Barrows and Bluebells

Maddy and I went walking last week.  Armed with my Explorer Map sheet 117 and an AA book of Dorset walks, which effectively provides 50 crib sheets for walks of 2 – 10 miles in length, we set off to walk the route Nick and I intend to take the Winterborne Walkers in May.

We parked at the picnic area just north of Turnworth and walked east then south to the woodland at Bonsley Common.  The bluebells are just beginning and I think they will be in full flower on May 7th.  The information board at the picnic area tells us later that these are some of the finest bluebell coppice in Dorset.  There are barrows in this landscape and also wood anemones, a sure sign of the longevity of this woodland.

We turn down across some farmland to gain the road into the ancient hamlet of Turnworth.  There are a few houses, all brick and flint and of the same vintage.  The church of St Mary’s is bijou with some interesting features including a lovely owl corbel which my niece would love.  In the graveyard there are Andrew’s family ancestors.

We press on through the village and strike off west along a bridle path.  This takes us past Turnworth Farm with a view of Turnworth House as we descend to a track which takes us past Okeden House, a rather attractive, beautifully proportioned building with a portico in attractive fretwork giving a slightly oriental feel.  As we turn up a steep track which sets us on the final leg of our course, we turn to face downhill and walk backwards, which makes the going easier and perpetuates the view.

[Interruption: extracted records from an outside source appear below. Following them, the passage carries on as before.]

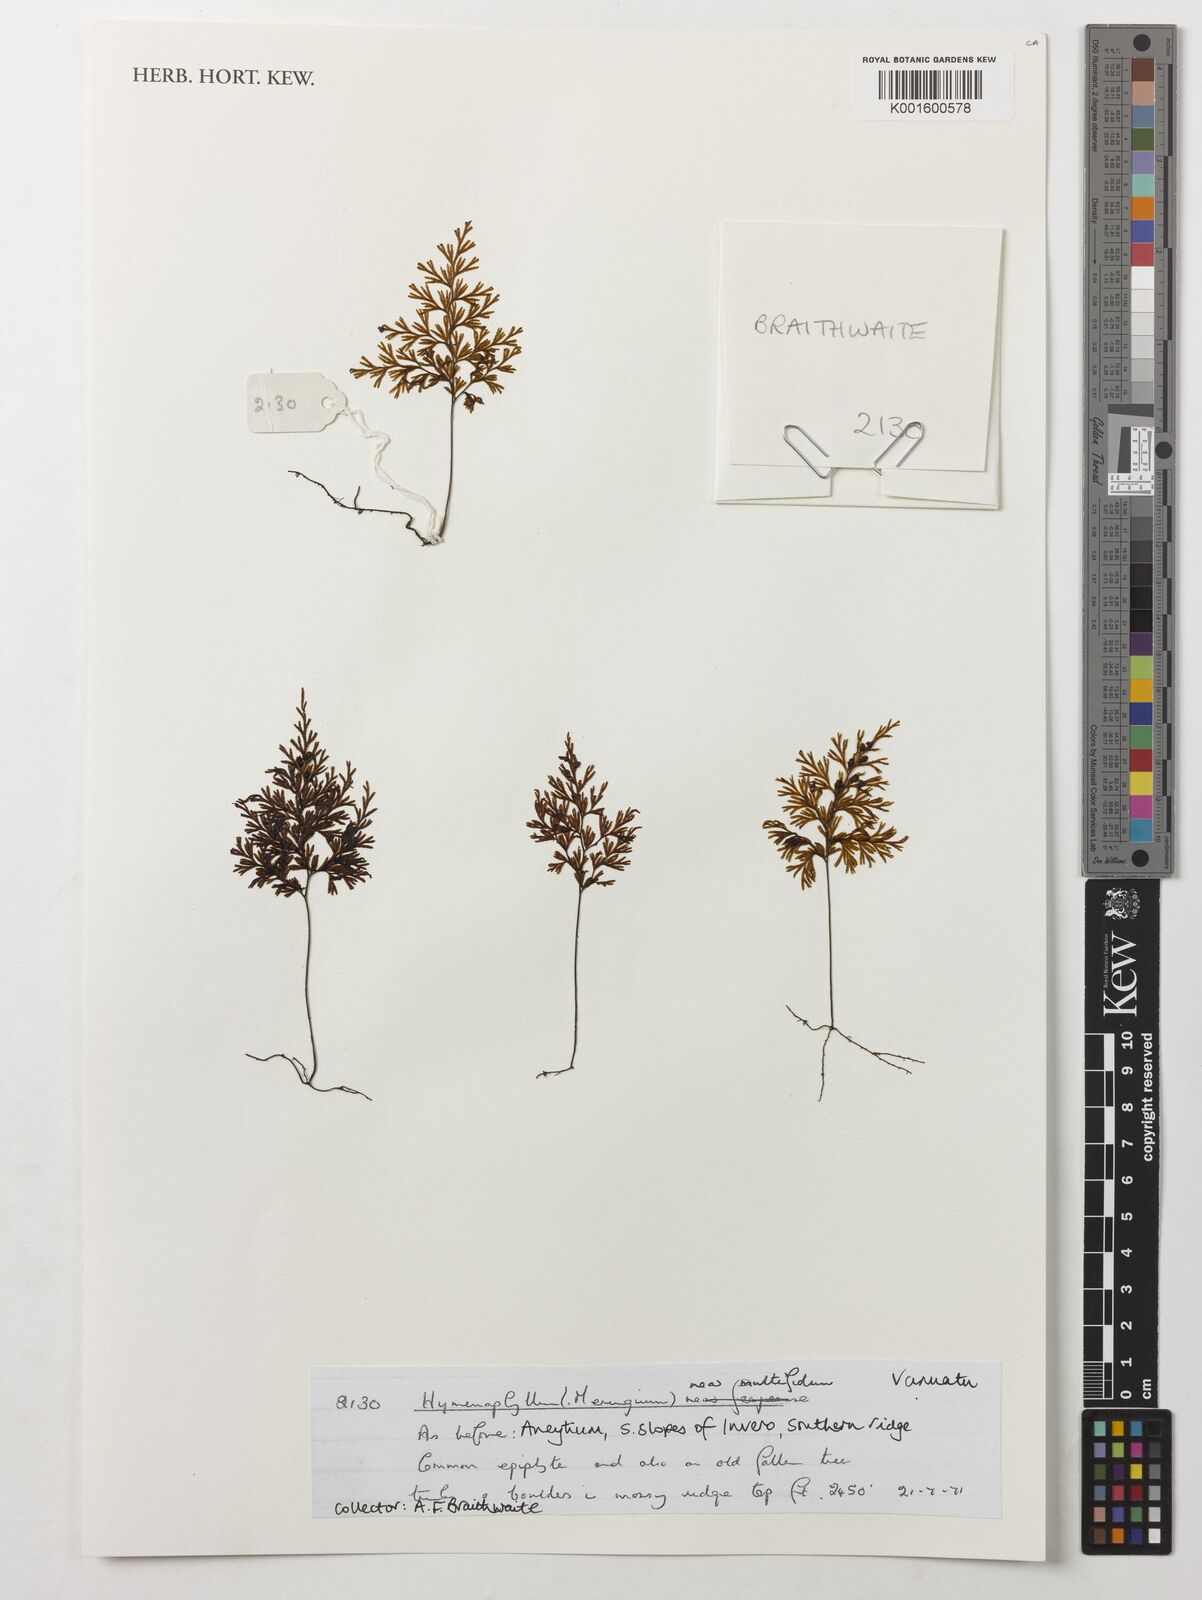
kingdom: Plantae
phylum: Tracheophyta
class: Polypodiopsida
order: Hymenophyllales
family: Hymenophyllaceae
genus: Hymenophyllum
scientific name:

Crossing a rape field we cut through to an area known as Ringmoor.  Here, to the trained eye, is the ground plan of a Celtic farmstead and field system; a barrow with banks and ditches  It’s an important Dorset site, and as you take in the 360 degree view from this high topographical point, you can see why it would have represented sanctuary.  In additon to depressions which represent ancient ponds, there is a natural pond nearby, an indispensable amenity for a Celtic community.

We now join the Wessex Ridgeway path for the descent to the picnic area.  The views continue to impress whilst in nearer view there are Buckthorn shrubs in full flower and stylishly carved fingerposts.

During the walk we probably took a couple of wrong turns but nothing to deflect us from the prescribed route.  I’ll need to rewalk the second half to make sure there is no dithering on the day.

Back home we have a bowl of soup then Maddy is off to do her Census work and I go to Homebase for sweet pea canes, thence to the quaintest plant shop/nursery called Digwells at Red Lion Cottage in Blandford.  It hides along one of the coaching alleys that leads off Market Square.  They have such a lovely selection of unusual plants, things you won’t find in Homebase.  I buy two little Acer and a couple of Auricula in colours I do not have.  Digwells is a find.